• **GIVEN TEXT**:
******

But like, cringy and terrible and hard to watch as it is, I can also see in there the glimmers of the speaker I am becoming and have become and will continue to be. Right? Like, there's good stuff in there. But the thing is, it's like you have to start. Like so many gifted kids I work with are neurodivergent kids. They're like, how do I know someone's going to be my friend? I want to know they're going to be my friend before I talk to them, so I don't risk being embarrassed or hurt. I'm like, yeah, man, wouldn't that be great if life worked that way? It doesn't.

 

You know?

 

Melanie Suzanne Wilson (08:37)

Do find that about being a speaker as well that some people will have whatever opinions about what you are saying or how you are saying it, and you'll change some lives, and some people will be distracted by life, whatever, but you're just doing what you do, and the result is whatever it is meant to be.

 

Dr Matt (09:00)

You know, and, and I think a big part of that is, is giving yourself permission to grade yourself on a scale. Right. I was on a podcast back in March, back in March. And I just, I, I woke up with a nasty cold. I like, I was trying not to throw up, like, and I'm on this podcast, and she's like, so what do you think of this? was like, yeah, it's really, it's a good question. Like I sound like I'm underwater.

 

And I like actually email there when the episode posted, was like, listen, I, I think it's great. You post it. I sound terrible. I don't feel sick. I didn't, I couldn't tell. Like I thought, you did a great job. And it's like, I did a damn good job for functioning at about 25 % of my normal capacity. But I think when you're neurodivergent, part of that is understanding, like for all the parts that it feels like we'll never reach a hundred per cent of our capacity.

 

There are parts of our lives that, like 25 % of our best, is a lot of hundred people's, a hundred per cent of their best, right? Like I work with a kiddo, he's an incredibly gifted musician. And he's the kind of kid who can pick up an instrument and figure it out and play it. And he's like, Oh, my violin playing sucks. I was like, you picked up the violin yesterday.

 

Melanie Suzanne Wilson (10:07)

What do you mean?

 

Dr Matt (10:26)

And you're violent playing that giant air quotes sucks is better than 90 % of the population. And you've been playing it for less than 24 hours.

 

So it's.

 

Melanie Suzanne Wilson (10:39)

That happens.

 

Dr Matt (10:40)

It's like, on the days you only have 40 % capacity to give, giving all the 40 % capacity is giving 100%. You can only give what you have.

 

Melanie Suzanne Wilson (10:54)

I think that is empowering to everybody, and what we are doing is busting the perfectionism.

 

Dr Matt (11:01)

******

• **THE PROBLEM**:
Continue the podcast conversation about neurodivergent kids and perfectionism from the point where it stops.

• **EXERCISE DATA**:
******

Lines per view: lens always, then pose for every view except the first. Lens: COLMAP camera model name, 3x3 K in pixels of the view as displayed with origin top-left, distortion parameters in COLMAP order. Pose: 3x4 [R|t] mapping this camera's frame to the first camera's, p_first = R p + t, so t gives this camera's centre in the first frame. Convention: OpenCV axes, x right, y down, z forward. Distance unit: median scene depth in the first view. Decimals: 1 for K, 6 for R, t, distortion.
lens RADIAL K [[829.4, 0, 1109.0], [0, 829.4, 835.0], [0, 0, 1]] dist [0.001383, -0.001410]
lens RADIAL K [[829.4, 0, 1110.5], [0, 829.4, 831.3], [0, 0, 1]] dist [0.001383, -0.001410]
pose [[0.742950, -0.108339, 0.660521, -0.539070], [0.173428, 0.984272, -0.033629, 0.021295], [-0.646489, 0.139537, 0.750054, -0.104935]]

******

• **EXPECTED ANSWER**:
Right. Yeah. I mean, that's like I call my talk on perfectionism, how to stop moving the goalposts. Because, you know, if you're playing, if you're on the rugby pitch and like you're trying to get that try and someone keeps moving the, you know, the end zone further and further, further, you'll never score. And you're just gonna get exhausted and miserable and unhappy and be like, Why am I failing? Is it that you're failing, or is it that people are changing the rules?

 

And like we can't necessarily change if your partner, your boss, your best friend, or Sydney International Airport changes the rules on you. There's always so much you can do about that. But when it comes to setting our own rules, we've got to give ourselves a lot more grace and patience.

 

Melanie Suzanne Wilson (11:51)

We do. We need to have compassion for ourselves.

 

And also, we need to forgive ourselves for rushing through a busy day. I'll ask about that because sometimes it's great to just talk about the realities we are in, and you are at a conference, you do a lot of talking, you also, what work do you do the rest of the time when you're not presenting to audiences?

 

Dr Matt (12:20)

So I'm a full-time clinical psychologist. And speaking was like a thing I did a little bit, and then it became my other full-time job. So, because my practice is totally virtual, I can be somewhere and see clients. And my clients are pretty used to be like, where are you now? Like, I'm in Mississippi, or I'm in Canada, or I'm in, you know.

 

Melanie Suzanne Wilson (12:42)

Okay.

 

Dr Matt (12:46)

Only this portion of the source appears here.